Kejahatan Pemilu, Siapa Bertanggung Jawab?
Senin, 01 April 2024 - 08:58 WIB
Sisi lain dari kelemahan UU Pemilu Tahun 2017 yaitu dibedakan antara pelanggaran etik, pelanggaran administrasi, dan pelanggaran pidana tanpa mengkaji sungguh-sungguh makna ketiga jenis pelanggaran tersebut dari aspek penggunaan HAK RAKYAT UNTUK BERDAULAT, YAITU SATU-SATUNYA HAK RAKYAT YANG MASIH UTUH LENGKAP YANG BERBEDA DENGAN HAK RAKYAT UNTUK MEMPEROLEH JAMINAN SOSIAL DAN PERSAMAAN DI MUKA SERTA PERLAKUAN YANG ADIL DALAM KEHIDUPAN SEHARI-HARI.
Selain masalah tersebut, masalah pembuktian ada tidaknya pelanggaran pemilu (tiga jenis pelanggaran) tampaknya sangat mustahil mengingat keterlibatan ASN dan Aparatur Negara lainnya yang bersifat TSM dan saksi-saksi yang diliputi ketakutan karena intimidasi dan ancaman fisik baik bagi yang bersangkutan maupun keluarganya.
Selain masalah tersebut juga proses pembuktian sidang di Mahkamah Konstitusi (MK) memerlukan waktu terbatas sampai putusan, hanya 14 (empat belas) hari, sehingga tidak memungkinkan Majelis Hakim MK dapat bertindak teliti dan jernih serta objektif memberikan penilaian benar salahnya suatu kasus pemilu.

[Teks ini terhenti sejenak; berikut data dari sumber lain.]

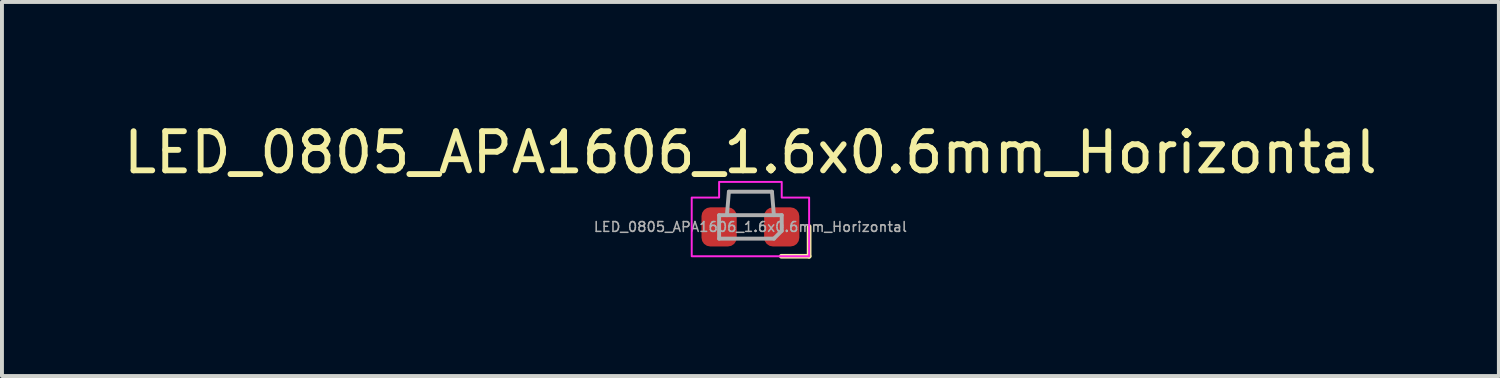
<source format=kicad_pcb>
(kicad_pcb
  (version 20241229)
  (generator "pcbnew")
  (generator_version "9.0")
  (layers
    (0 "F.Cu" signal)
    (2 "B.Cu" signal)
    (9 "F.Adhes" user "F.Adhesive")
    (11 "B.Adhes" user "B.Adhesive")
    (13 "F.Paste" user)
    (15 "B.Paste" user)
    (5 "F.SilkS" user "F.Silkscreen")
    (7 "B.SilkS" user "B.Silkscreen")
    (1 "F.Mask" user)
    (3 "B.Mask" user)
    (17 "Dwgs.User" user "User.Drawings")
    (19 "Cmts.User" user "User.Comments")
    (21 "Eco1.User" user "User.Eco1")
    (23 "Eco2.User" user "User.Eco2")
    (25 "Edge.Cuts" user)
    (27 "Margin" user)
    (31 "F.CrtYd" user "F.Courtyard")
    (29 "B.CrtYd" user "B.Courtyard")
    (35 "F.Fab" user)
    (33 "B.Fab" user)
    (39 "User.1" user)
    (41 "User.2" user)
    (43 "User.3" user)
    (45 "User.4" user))
  (footprint "LED_0805_APA1606_1.6x0.6mm_Horizontal"
    (layer "F.Cu")
    (at 16.125 2.748)
    (property "Reference" "LED_0805_APA1606_1.6x0.6mm_Horizontal" (at 0 -1.9 0) (layer "F.SilkS") (effects (font (size 1 1) (thickness 0.15))))
    (attr smd)
    (fp_line (start 1.5 -0.01) (end 1.5 0.75) (stroke (width 0.12) (type default)) (layer "F.SilkS"))
    (fp_line (start 1.5 0.75) (end 0.79 0.75) (stroke (width 0.12) (type default)) (layer "F.SilkS"))
    (fp_poly (pts (xy -0.8 -1.15) (xy 0.8 -1.15) (xy 0.8 -0.75) (xy 1.5 -0.75) (xy 1.5 0.75) (xy -1.5 0.75) (xy -1.5 -0.75) (xy -0.8 -0.75)) (stroke (width 0.05) (type solid)) (fill no) (layer "F.CrtYd"))
    (fp_line (start -0.8 -0.3) (end -0.8 0.3) (stroke (width 0.1) (type default)) (layer "F.Fab"))
    (fp_line (start -0.8 -0.3) (end 0.8 -0.3) (stroke (width 0.1) (type default)) (layer "F.Fab"))
    (fp_line (start -0.8 0.3) (end 0.6 0.3) (stroke (width 0.1) (type default)) (layer "F.Fab"))
    (fp_line (start -0.6 -0.3) (end -0.55 -0.9) (stroke (width 0.1) (type default)) (layer "F.Fab"))
    (fp_line (start -0.55 -0.9) (end 0.55 -0.9) (stroke (width 0.1) (type default)) (layer "F.Fab"))
    (fp_line (start 0.6 -0.3) (end 0.55 -0.9) (stroke (width 0.1) (type default)) (layer "F.Fab"))
    (fp_line (start 0.6 0.3) (end 0.8 0.1) (stroke (width 0.1) (type default)) (layer "F.Fab"))
    (fp_line (start 0.8 0.1) (end 0.8 -0.3) (stroke (width 0.1) (type default)) (layer "F.Fab"))
    (fp_text user "${REFERENCE}" (at 0 0 0) (layer "F.Fab") (effects (font (size 0.25 0.25) (thickness 0.04))))
    (pad "1" smd roundrect (at 0.8 0) (size 0.9 1) (layers "F.Cu" "F.Mask" "F.Paste") (roundrect_rratio 0.25))
    (pad "2" smd roundrect (at -0.8 0) (size 0.9 1) (layers "F.Cu" "F.Mask" "F.Paste") (roundrect_rratio 0.25)))
  (gr_rect
    (start -3 -3)
    (end 35.25 6.558)
    (stroke (width 0.1) (type default))
    (fill no)
    (layer "Edge.Cuts")))
</source>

Pembuktian kecurangan pemilu memerlukan saksi-saksi baik saksi di TPS-TPS sampai saksi-saksi Sirekap penghitungan suara TPS-TPS. Memerlukan waktu, tenaga, dan biaya yang tidak sedikit sehingga jika tidak dapat dicukupi dipastikan kejahatan pemilu tidak akan dapat diungkapkan. Jika kemudian terbukti ada kecurangan, maka pihak penyelenggara, KPU secara keseluruhan dan pelaksana tugas pada khususnya bertanggung jawab atas kecurangan tersebut, tidak terkecuali.